Dear Alumni, Parents, and Friends of Colorado College,

_JillIt’s no secret that the Block Plan works. Our signature program offers a powerful learning approach that delivers what many students are looking for today: intensive explorations across and between academic disciplines; meaningful experiential learning opportunities; and close student-faculty interaction. When Colorado College recently received an $800,000 grant from the Mellon Foundation to support our strategic plan, it was mostly on the basis that we encourage more innovation in the Block Plan — and learn more about this teaching model so we can enhance it and share it with others.

Over the years we’ve seen broad interest from other institutions on how the Block Plan supports student learning. With an academic schedule that allows students and professors to examine one subject at a time, classes are highly focused and hands-on. It’s incredibly well-suited for today’s students. Although many of them possess the technological savvy to approach complex questions, they need to develop the abilities to concentrate deeply, reason carefully, collaborate effectively, and communicate well. Furthermore, as they work together to develop a more complete understanding of the subjects they are exploring, they increase their appreciation of each other’s cultures and experiences. The block environment promotes these skills and helps our students expand their point of view.

After nearly 45 years of cultivating the Block Plan and hearing from several generations of alumni who credit it with their personal growth, it’s time to delve into the unique academic experience the block offers. With a more deliberate process of reflection and analysis, our study will open up new perspectives on what we are doing and how we can do it better. For example, a systematic analysis will address the block’s effectiveness across disciplines and different learning styles; how it helps students build liberal arts skills, retain knowledge, and apply it to the real world; and how it develops such traits as grit, creativity, and perseverance, which are so important for successful lives and careers. Our new Center for Immersive Learning and Engaged Teaching, the centerpiece of the college’s strategic plan, will be the ideal home for this work because it will bring together theory and practice in one dynamic place.
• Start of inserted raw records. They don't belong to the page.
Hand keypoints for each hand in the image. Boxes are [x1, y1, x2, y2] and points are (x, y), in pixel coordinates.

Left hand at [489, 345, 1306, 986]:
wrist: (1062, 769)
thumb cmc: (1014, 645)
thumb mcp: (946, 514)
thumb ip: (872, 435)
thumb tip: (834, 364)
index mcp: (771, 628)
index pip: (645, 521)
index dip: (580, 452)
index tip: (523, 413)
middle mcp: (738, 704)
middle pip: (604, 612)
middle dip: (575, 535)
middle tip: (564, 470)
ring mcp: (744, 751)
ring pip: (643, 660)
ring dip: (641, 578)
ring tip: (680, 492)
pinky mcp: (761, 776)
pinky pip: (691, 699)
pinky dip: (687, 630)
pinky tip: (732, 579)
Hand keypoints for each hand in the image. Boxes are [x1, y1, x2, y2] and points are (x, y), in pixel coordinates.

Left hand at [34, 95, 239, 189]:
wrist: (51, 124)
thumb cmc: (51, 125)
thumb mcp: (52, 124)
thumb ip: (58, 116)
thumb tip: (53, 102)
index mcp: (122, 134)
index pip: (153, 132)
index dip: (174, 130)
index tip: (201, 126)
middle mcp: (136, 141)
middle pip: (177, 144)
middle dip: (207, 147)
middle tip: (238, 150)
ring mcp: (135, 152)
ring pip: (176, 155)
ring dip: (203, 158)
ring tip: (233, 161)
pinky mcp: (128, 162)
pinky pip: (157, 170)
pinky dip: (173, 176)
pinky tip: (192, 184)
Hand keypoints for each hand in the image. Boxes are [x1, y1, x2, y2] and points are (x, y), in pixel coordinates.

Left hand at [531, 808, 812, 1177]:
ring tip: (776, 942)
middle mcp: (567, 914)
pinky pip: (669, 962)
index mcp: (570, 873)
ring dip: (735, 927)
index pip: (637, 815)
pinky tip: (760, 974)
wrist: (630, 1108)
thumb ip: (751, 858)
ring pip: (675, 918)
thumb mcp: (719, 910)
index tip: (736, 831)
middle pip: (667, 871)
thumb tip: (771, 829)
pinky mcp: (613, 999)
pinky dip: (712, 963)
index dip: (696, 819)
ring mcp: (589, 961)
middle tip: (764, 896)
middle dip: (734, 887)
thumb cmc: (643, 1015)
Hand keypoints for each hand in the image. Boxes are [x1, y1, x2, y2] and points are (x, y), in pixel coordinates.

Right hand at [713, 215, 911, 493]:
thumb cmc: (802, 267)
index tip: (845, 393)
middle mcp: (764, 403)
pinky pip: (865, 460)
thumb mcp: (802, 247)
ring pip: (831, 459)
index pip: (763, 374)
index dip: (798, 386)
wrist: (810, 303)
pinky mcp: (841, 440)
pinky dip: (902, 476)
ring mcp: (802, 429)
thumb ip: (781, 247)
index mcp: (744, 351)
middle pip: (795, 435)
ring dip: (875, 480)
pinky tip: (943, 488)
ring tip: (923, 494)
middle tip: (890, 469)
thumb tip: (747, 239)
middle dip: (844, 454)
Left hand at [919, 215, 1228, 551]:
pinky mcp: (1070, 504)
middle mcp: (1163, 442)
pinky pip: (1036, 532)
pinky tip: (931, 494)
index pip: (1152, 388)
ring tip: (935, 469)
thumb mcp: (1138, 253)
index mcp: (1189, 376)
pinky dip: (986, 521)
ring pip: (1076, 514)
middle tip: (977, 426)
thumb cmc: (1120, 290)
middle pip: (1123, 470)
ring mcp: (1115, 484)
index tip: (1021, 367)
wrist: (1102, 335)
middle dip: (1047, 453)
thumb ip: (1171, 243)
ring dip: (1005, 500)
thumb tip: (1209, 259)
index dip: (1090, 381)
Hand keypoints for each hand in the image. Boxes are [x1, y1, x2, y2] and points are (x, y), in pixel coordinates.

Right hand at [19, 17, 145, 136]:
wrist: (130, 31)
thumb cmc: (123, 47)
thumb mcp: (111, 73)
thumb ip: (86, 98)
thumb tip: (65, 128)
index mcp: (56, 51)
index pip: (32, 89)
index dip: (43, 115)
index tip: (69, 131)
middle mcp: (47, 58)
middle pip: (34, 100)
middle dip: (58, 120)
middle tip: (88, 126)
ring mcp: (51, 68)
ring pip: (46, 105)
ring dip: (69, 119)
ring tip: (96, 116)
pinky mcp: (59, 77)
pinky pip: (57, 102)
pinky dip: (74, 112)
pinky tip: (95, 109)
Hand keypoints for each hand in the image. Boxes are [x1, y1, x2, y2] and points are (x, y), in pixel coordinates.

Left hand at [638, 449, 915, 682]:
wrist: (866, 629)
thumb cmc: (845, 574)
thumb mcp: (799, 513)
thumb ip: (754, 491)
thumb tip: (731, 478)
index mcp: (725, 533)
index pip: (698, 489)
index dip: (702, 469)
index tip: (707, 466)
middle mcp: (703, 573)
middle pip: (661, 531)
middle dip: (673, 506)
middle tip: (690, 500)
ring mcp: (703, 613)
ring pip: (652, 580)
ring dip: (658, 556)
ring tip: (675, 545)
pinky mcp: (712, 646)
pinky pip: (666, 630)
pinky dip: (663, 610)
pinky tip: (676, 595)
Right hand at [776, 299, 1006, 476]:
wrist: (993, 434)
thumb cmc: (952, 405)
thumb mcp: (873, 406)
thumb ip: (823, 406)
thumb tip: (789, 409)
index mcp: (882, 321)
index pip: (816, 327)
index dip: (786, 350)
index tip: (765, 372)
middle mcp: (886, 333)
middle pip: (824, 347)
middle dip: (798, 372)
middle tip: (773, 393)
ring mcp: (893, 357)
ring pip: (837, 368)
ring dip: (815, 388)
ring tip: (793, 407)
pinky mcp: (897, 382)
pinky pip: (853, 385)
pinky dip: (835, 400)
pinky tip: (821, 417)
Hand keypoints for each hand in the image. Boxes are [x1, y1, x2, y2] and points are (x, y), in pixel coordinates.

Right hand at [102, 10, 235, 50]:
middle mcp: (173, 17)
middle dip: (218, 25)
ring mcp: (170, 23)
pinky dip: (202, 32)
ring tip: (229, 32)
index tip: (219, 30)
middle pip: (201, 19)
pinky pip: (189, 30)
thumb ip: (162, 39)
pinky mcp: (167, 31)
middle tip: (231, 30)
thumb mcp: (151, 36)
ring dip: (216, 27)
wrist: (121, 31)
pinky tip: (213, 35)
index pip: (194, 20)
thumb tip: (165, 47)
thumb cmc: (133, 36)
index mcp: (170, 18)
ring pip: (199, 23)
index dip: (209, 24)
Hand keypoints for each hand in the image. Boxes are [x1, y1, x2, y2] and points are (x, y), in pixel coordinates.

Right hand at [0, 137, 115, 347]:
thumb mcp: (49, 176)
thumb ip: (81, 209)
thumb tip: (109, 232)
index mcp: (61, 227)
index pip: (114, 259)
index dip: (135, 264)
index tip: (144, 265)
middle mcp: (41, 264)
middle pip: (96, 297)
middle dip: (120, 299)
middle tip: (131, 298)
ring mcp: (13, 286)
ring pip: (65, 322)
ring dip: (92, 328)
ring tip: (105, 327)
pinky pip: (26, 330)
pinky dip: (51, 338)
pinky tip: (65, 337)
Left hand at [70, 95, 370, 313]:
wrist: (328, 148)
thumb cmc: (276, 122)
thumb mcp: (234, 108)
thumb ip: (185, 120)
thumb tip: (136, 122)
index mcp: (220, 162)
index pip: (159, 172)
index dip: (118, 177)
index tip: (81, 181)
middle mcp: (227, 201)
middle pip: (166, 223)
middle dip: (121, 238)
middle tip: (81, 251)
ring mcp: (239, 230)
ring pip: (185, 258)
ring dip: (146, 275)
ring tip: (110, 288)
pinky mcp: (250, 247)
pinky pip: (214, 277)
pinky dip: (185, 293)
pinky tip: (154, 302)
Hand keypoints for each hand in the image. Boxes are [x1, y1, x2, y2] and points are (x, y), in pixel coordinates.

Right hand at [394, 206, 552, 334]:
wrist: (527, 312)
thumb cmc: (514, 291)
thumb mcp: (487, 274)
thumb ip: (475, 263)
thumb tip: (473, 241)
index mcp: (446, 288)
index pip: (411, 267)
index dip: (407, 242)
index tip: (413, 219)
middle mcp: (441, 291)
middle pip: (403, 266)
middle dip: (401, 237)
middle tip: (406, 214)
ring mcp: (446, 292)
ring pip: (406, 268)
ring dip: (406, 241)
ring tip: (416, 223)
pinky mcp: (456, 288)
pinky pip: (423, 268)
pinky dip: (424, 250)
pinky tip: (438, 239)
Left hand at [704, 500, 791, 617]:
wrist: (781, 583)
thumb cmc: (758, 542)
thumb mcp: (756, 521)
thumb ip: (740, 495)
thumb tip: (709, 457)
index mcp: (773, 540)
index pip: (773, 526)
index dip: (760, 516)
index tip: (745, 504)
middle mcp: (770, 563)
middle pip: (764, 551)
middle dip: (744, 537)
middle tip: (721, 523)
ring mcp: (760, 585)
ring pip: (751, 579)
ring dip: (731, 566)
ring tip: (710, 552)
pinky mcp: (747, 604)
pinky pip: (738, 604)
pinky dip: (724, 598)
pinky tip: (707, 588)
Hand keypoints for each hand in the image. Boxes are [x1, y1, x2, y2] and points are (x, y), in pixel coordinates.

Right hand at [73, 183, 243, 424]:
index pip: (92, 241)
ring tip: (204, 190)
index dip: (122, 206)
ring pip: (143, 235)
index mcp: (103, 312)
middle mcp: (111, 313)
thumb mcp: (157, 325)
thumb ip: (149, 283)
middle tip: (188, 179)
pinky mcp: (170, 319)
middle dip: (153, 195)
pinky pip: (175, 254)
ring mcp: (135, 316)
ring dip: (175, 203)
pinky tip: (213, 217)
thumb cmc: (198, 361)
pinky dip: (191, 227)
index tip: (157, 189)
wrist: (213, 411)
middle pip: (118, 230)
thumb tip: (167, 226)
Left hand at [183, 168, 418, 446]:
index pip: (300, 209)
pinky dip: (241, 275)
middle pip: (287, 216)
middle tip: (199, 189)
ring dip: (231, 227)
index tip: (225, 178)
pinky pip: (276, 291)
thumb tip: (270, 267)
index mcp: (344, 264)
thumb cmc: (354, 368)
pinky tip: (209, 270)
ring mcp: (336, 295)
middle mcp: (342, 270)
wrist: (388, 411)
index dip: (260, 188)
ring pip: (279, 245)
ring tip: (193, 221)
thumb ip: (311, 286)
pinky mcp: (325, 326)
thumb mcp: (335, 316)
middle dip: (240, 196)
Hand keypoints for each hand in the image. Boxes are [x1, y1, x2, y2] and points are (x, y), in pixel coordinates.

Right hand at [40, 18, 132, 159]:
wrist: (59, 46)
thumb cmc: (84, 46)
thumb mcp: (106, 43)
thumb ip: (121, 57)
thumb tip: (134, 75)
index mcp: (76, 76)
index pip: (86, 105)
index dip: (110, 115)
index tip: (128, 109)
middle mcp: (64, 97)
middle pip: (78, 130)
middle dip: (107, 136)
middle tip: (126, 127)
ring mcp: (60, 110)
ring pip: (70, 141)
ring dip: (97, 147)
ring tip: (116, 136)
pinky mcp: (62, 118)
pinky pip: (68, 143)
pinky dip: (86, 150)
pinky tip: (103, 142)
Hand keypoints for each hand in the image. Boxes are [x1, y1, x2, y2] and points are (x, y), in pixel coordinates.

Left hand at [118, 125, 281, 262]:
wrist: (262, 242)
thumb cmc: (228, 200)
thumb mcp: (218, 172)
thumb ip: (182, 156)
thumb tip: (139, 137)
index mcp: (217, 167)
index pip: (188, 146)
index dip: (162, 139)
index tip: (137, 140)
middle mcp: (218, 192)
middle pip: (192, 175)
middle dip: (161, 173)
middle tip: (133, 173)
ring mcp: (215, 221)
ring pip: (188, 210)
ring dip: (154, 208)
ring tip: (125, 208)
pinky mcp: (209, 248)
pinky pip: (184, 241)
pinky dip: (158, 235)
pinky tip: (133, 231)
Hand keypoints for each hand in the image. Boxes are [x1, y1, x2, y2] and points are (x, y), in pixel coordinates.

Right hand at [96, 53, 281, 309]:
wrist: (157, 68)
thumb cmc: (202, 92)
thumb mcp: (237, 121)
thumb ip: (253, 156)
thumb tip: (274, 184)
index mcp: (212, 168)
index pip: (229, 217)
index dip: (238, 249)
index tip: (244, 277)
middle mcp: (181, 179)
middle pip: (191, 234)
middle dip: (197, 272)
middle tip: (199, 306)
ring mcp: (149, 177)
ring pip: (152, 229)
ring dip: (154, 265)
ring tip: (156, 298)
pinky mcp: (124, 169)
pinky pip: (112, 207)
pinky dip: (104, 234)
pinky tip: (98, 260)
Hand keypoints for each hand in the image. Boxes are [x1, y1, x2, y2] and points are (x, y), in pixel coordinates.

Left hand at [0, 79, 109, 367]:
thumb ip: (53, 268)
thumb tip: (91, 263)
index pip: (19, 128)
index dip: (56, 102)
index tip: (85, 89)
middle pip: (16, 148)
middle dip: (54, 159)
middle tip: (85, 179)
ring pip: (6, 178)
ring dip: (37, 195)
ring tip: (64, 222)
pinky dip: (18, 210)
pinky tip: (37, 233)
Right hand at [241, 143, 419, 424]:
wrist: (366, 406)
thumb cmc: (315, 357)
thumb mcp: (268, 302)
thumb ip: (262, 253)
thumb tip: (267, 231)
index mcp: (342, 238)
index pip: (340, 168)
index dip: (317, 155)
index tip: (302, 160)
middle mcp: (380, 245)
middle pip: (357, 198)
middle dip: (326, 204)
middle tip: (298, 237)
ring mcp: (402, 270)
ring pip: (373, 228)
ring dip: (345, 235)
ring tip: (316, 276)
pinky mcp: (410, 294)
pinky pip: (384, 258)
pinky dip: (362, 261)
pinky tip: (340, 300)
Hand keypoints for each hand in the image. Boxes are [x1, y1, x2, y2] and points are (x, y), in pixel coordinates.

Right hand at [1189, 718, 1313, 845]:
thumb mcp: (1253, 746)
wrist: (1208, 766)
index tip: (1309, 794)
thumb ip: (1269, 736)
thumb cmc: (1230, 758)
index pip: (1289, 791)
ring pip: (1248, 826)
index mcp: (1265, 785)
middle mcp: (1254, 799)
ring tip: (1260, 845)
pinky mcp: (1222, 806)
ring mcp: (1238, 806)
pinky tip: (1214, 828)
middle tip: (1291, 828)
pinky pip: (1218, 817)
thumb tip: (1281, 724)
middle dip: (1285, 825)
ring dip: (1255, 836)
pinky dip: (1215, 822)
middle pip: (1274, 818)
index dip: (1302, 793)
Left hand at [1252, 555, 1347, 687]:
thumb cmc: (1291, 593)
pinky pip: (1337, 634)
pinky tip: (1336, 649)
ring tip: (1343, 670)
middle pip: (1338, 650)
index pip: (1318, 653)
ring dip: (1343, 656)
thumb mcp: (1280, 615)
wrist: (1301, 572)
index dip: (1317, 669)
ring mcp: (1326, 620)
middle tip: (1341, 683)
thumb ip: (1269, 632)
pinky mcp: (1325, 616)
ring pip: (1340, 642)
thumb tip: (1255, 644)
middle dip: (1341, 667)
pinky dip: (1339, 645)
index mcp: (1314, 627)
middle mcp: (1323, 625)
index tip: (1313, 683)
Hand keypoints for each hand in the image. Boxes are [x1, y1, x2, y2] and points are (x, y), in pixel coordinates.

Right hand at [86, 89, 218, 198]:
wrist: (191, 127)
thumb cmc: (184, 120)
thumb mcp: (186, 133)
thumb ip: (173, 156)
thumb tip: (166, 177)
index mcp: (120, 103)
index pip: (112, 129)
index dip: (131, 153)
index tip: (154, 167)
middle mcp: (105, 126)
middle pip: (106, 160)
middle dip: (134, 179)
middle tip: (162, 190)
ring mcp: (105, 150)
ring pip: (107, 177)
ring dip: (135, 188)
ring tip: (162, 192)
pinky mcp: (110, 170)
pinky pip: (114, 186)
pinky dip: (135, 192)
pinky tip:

As we share what we learn, we will extend our reach by becoming better known for what we do. In fact, our faculty and staff are already brainstorming ways to collaborate and disseminate information. Activities might include workshops on immersive, intensive teaching for scholars and other leaders in higher education (many who would like more guidance on teaching block-like summer and January courses); a national conference on language immersion; and a scholarly journal that could become a major resource for high schools, other colleges and scholars researching intensive learning programs of various kinds including field study, which is something we do so well because of the Block Plan.

This combination of focusing on both the day-to-day realities of the Block Plan and its far-reaching impact on learners has the potential to make the college a recognized leader in scholarship and active progress in this field. As the Block Plan benefits from a higher profile, so too will Colorado College.